Migrant students share their love for Māori culture

updated By Piripi Taylor

Non-Māori learning te reo Māori are delving deeper into wider aspects of Māori culture. Māori tertiary institutions are serving them well.

It's an encouraging sign when you hear about reo Māori beginner classes filling up quicker than you can say "tēnā koutou" three times.

What's even more encouraging is that many of those students are Pākehā New Zealanders, according to Ruki Tobin of Te Wānanga o Aotearoa.

"The majority are elderly, which astounds me because if we look back 20-30 years to the beginning of Kōhanga Reo, total immersion primary and secondary schools, there were real battles from Pākeha toward Māori during that time.  Over the years, they've come around in their thinking about the worlds we live in," says Tobin.

Over 600 rsvps were received for the Whānau Orientation Day at Auckland's Māngere Campus of Te Wānanga o Aotearoa.  It's the first time students from all five campuses under it's umbrella have been brought together for one pōhiri.  Many are from our migrant communities, keen to embrace the culture and language wholeheartedly.

Abann Yor of Sudan says, "I find that the worldview of Māori are tied to me because I still remember my ancestors and the value of knowledge they passed through me.  I need to make sure I pass it through my own children."

Migrant students who are learning te reo Māori are also developing a deeper desire to learn a lot more about the culture.

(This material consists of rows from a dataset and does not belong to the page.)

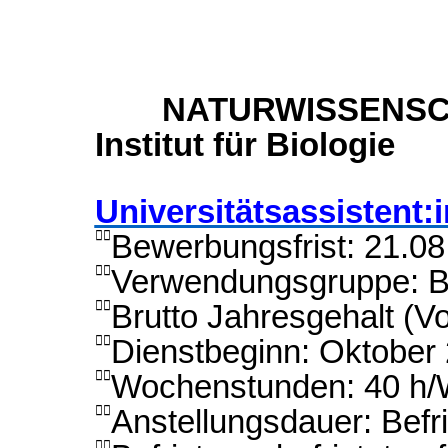
NATURWISSENSC
Institut für Biologie
Universitätsassistent:
Bewerbungsfrist: 21.0

Verwendungsgruppe: B

Brutto Jahresgehalt (Vo

Dienstbeginn: Oktober

Wochenstunden: 40 h

Anstellungsdauer: Befr


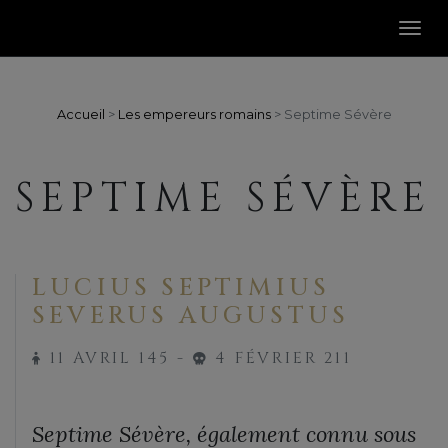
Accueil
>
Les empereurs romains
>
Septime Sévère
SEPTIME SÉVÈRE
LUCIUS SEPTIMIUS
SEVERUS AUGUSTUS
11 AVRIL 145 -
4 FÉVRIER 211
Septime Sévère, également connu sous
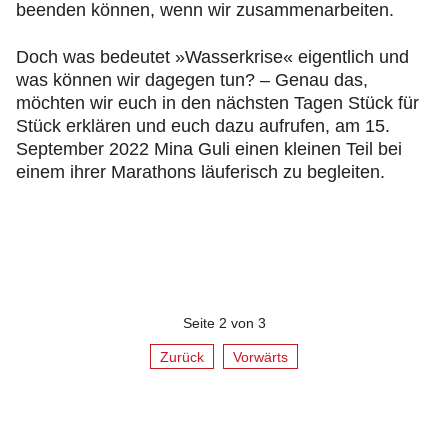
beenden können, wenn wir zusammenarbeiten.
Doch was bedeutet »Wasserkrise« eigentlich und
was können wir dagegen tun? – Genau das,
möchten wir euch in den nächsten Tagen Stück für
Stück erklären und euch dazu aufrufen, am 15.
September 2022 Mina Guli einen kleinen Teil bei
einem ihrer Marathons läuferisch zu begleiten.
Seite 2 von 3
Zurück
Vorwärts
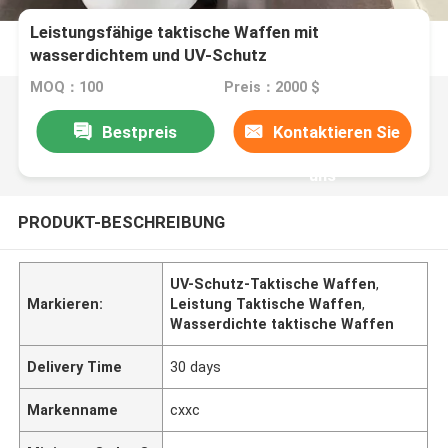
Leistungsfähige taktische Waffen mit
wasserdichtem und UV-Schutz
MOQ：100
Preis：2000 $
Bestpreis
Kontaktieren Sie
uns
PRODUKT-BESCHREIBUNG
UV-Schutz-Taktische Waffen
,
Markieren:
Leistung Taktische Waffen
,
Wasserdichte taktische Waffen
Delivery Time
30 days
Markenname
cxxc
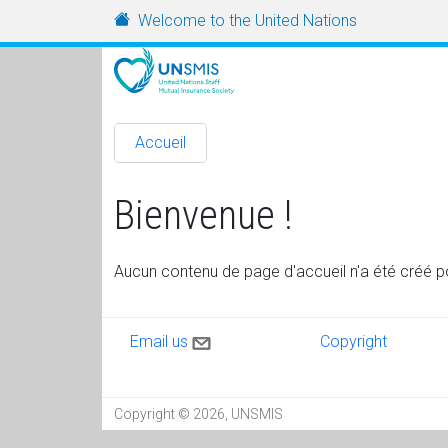
Aller au contenu principal
URL
Welcome to the United Nations
Accueil
Bienvenue !
Aucun contenu de page d'accueil n'a été créé pou
Contact us
Copyright
Email us
Copyright
Copyright © 2026, UNSMIS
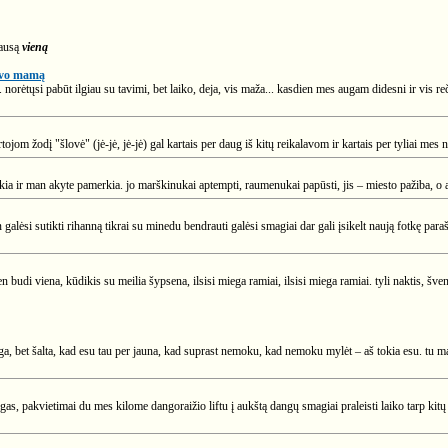
lausą
vieną
savo mamą
. norėtųsi pabūt ilgiau su tavimi, bet laiko, deja, vis maža... kasdien mes augam didesni ir vis r
tojom žodį "šlovė" (jė-jė, jė-jė) gal kartais per daug iš kitų reikalavom ir kartais per tyliai mes
ikia ir man akyte pamerkia. jo marškinukai aptempti, raumenukai papūsti, jis – miesto pažiba, o aš 
n galėsi sutikti rihanną tikrai su minedu bendrauti galėsi smagiai dar gali įsikelt naują fotkę paraš
en budi viena, kūdikis su meilia šypsena, ilsisi miega ramiai, ilsisi miega ramiai. tyli naktis, šv
ga, bet šalta, kad esu tau per jauna, kad suprast nemoku, kad nemoku mylėt – aš tokia esu. tu mani
gas, pakvietimai du mes kilome dangoraižio liftu į aukštą dangų smagiai praleisti laiko tarp ki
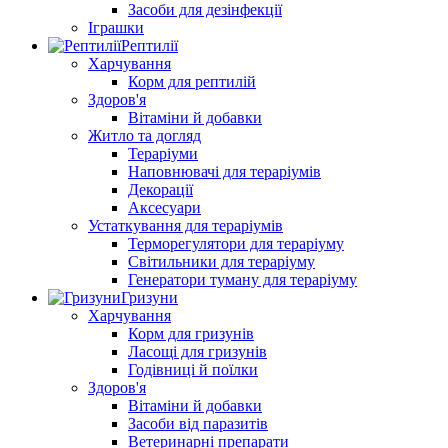
Засоби для дезінфекції
Іграшки
Рептилії
Харчування
Корм для рептилій
Здоров'я
Вітаміни й добавки
Житло та догляд
Тераріуми
Наповнювачі для тераріумів
Декорації
Аксесуари
Устаткування для тераріумів
Терморегулятори для тераріуму
Світильники для тераріуму
Генератори туману для тераріуму
Гризуни
Харчування
Корм для гризунів
Ласощі для гризунів
Годівниці й поїлки
Здоров'я
Вітаміни й добавки
Засоби від паразитів
Ветеринарні препарати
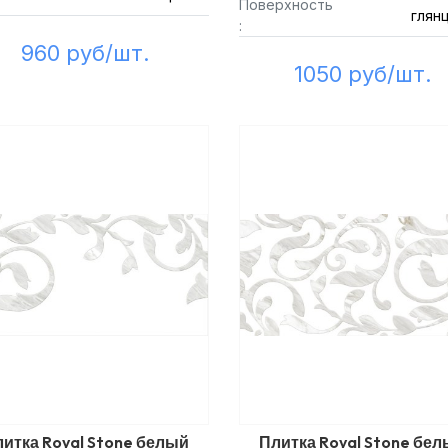
Поверхность
глян
:
960 руб/шт.
1050 руб/шт.
итка Royal Stone белый
Плитка Royal Stone бе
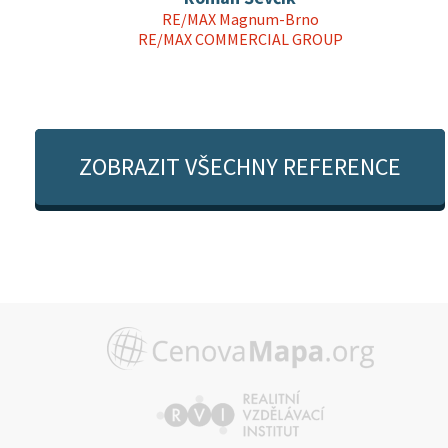
RE/MAX Magnum-Brno
RE/MAX COMMERCIAL GROUP
ZOBRAZIT VŠECHNY REFERENCE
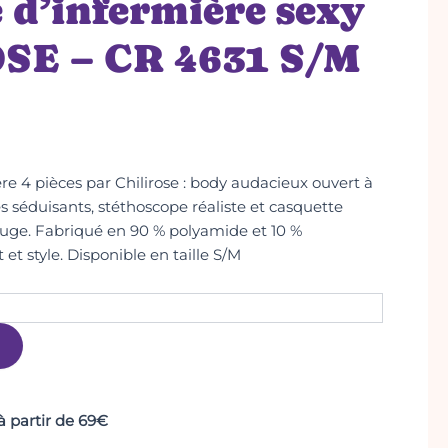
d’infermière sexy
SE – CR 4631 S/M
e 4 pièces par Chilirose : body audacieux ouvert à
s séduisants, stéthoscope réaliste et casquette
ouge. Fabriqué en 90 % polyamide et 10 %
et style. Disponible en taille S/M
 à partir de 69€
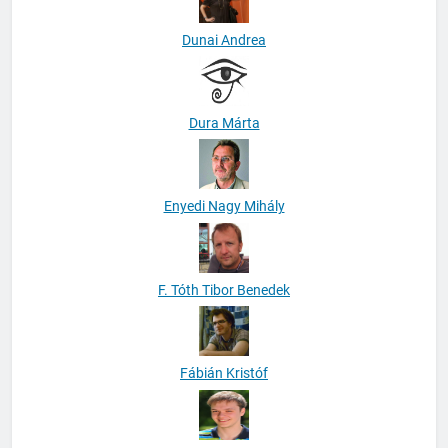
Dunai Andrea
Dura Márta
Enyedi Nagy Mihály
F. Tóth Tibor Benedek
Fábián Kristóf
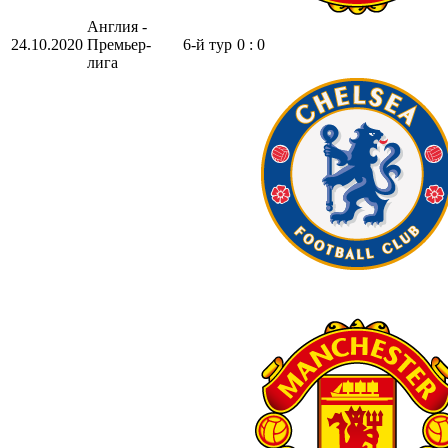
Англия -
24.10.2020
Премьер-
6-й тур
0 : 0
лига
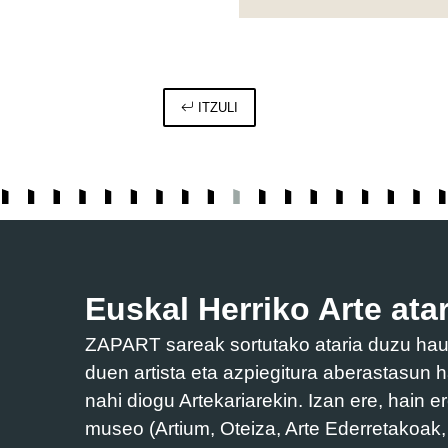
ITZULI
Euskal Herriko Arte atar
ZAPART sareak sortutako ataria duzu hau. 
duen artista eta azpiegitura aberastasun h
nahi diogu Artekariarekin. Izan ere, hain e
museo (Artium, Oteiza, Arte Ederretakoak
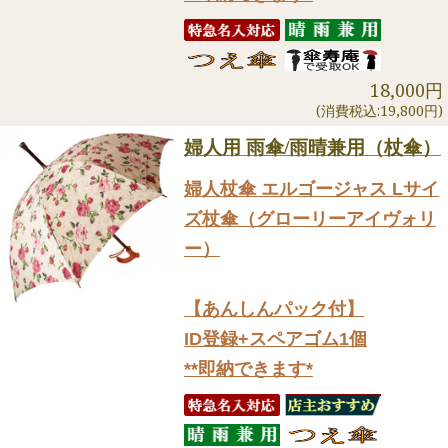
18,000円
(消費税込:19,800円)
婦人用 雨傘/雨晴兼用（杖傘）
婦人杖傘 エルゴージャス Lサイ
ズ杖傘（グローリーアイヴォリ
ー）
【あんしんパック付】
ID登録+スペアゴム1個
**即納できます*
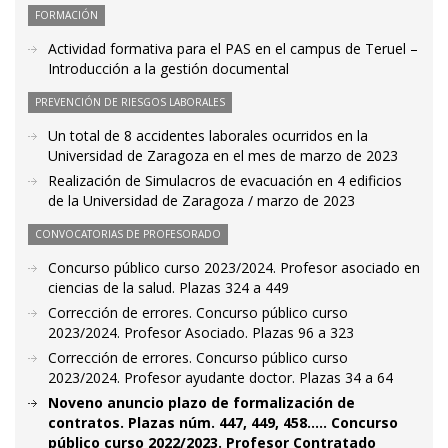
FORMACIÓN
Actividad formativa para el PAS en el campus de Teruel –
Introducción a la gestión documental
PREVENCIÓN DE RIESGOS LABORALES
Un total de 8 accidentes laborales ocurridos en la
Universidad de Zaragoza en el mes de marzo de 2023
Realización de Simulacros de evacuación en 4 edificios
de la Universidad de Zaragoza / marzo de 2023
CONVOCATORIAS DE PROFESORADO
Concurso público curso 2023/2024. Profesor asociado en
ciencias de la salud. Plazas 324 a 449
Corrección de errores. Concurso público curso
2023/2024. Profesor Asociado. Plazas 96 a 323
Corrección de errores. Concurso público curso
2023/2024. Profesor ayudante doctor. Plazas 34 a 64
Noveno anuncio plazo de formalización de
contratos. Plazas núm. 447, 449, 458..... Concurso
público curso 2022/2023. Profesor Contratado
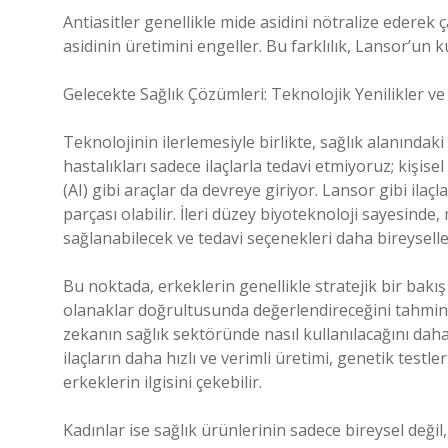
Antiasitler genellikle mide asidini nötralize ederek 
asidinin üretimini engeller. Bu farklılık, Lansor’un k
Gelecekte Sağlık Çözümleri: Teknolojik Yenilikler ve
Teknolojinin ilerlemesiyle birlikte, sağlık alanında
hastalıkları sadece ilaçlarla tedavi etmiyoruz; kişis
(AI) gibi araçlar da devreye giriyor. Lansor gibi ilaçl
parçası olabilir. İleri düzey biyoteknoloji sayesinde
sağlanabilecek ve tedavi seçenekleri daha bireyselleş
Bu noktada, erkeklerin genellikle stratejik bir bakış
olanaklar doğrultusunda değerlendireceğini tahmin e
zekanın sağlık sektöründe nasıl kullanılacağını daha
ilaçların daha hızlı ve verimli üretimi, genetik testl
erkeklerin ilgisini çekebilir.
Kadınlar ise sağlık ürünlerinin sadece bireysel değil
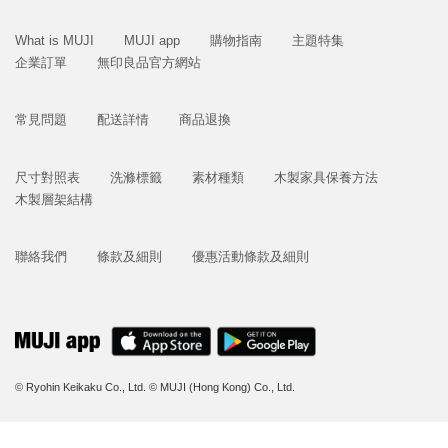
What is MUJI
MUJI app
購物指南
主題特集
企業訂單
無印良品官方網站
常見問題
配送詳情
商品退換
尺寸對照表
洗滌標籤
素材種類
木製家具保養方法
木製層架結構
聯絡我們
條款及細則
優惠活動條款及細則
© Ryohin Keikaku Co., Ltd.
© MUJI (Hong Kong) Co., Ltd.
立即購買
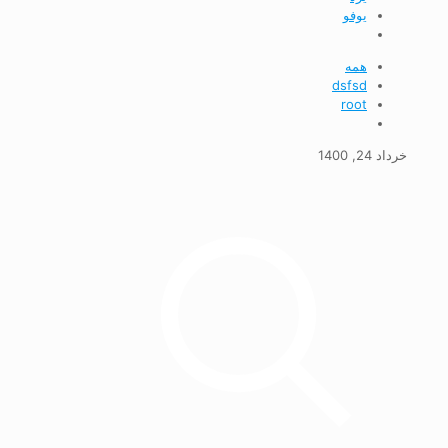
يوفو
همه
dsfsd
root
خرداد 24, 1400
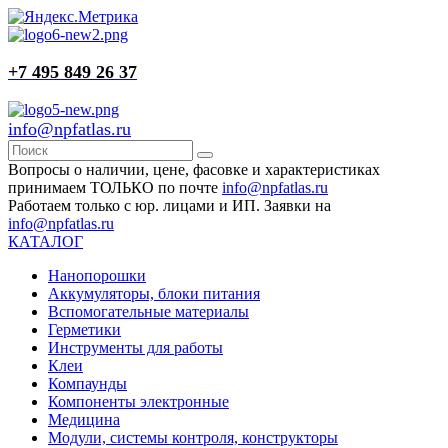
+7 495 849 26 37
info@npfatlas.ru
Вопросы о наличии, цене, фасовке и характеристиках
принимаем ТОЛЬКО по почте
info@npfatlas.ru
Работаем только с юр. лицами и ИП. Заявки на
info@npfatlas.ru
КАТАЛОГ
Нанопорошки
Аккумуляторы, блоки питания
Вспомогательные материалы
Герметики
Инструменты для работы
Клеи
Компаунды
Компоненты электронные
Медицина
Модули, системы контроля, конструкторы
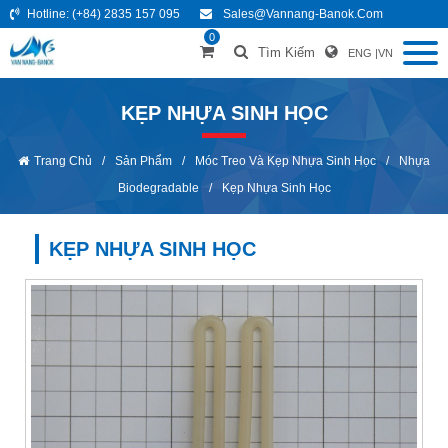
Hotline:
(+84) 2835 157 095
Sales@vannang-Banok.com
0
Tìm Kiếm
ENG
|
VN
KẸP NHỰA SINH HỌC
Trang Chủ
/
Sản Phẩm
/
Móc Treo Và Kẹp Nhựa Sinh Học
/
Nhựa
Biodegradable
/
Kẹp Nhựa Sinh Học
KẸP NHỰA SINH HỌC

Japanese student Akiko Maruno has studied te reo Māori for seven years and is now studying Māori Medicine, Level 4.

Sunita Maharaj from India enjoys the richness of the culture.  "The wairua of Māori culture is so pure, is so beautiful and the essence of te reo and Māori culture brings me back and so I have signed up to study more about te reo," she says with gentle conviction.

Then you have ambassadors like Lidu Gong from China, who is the library assistant at Te Wānanga o Aotearoa and a fluent speaker of the Māori language.

Like a strong Māori orator, he beams as he expresses himself, "All that is good for Māori is good for all peoples of the land and for peoples of the world."

Who says te reo Māori doesn't have an international appeal?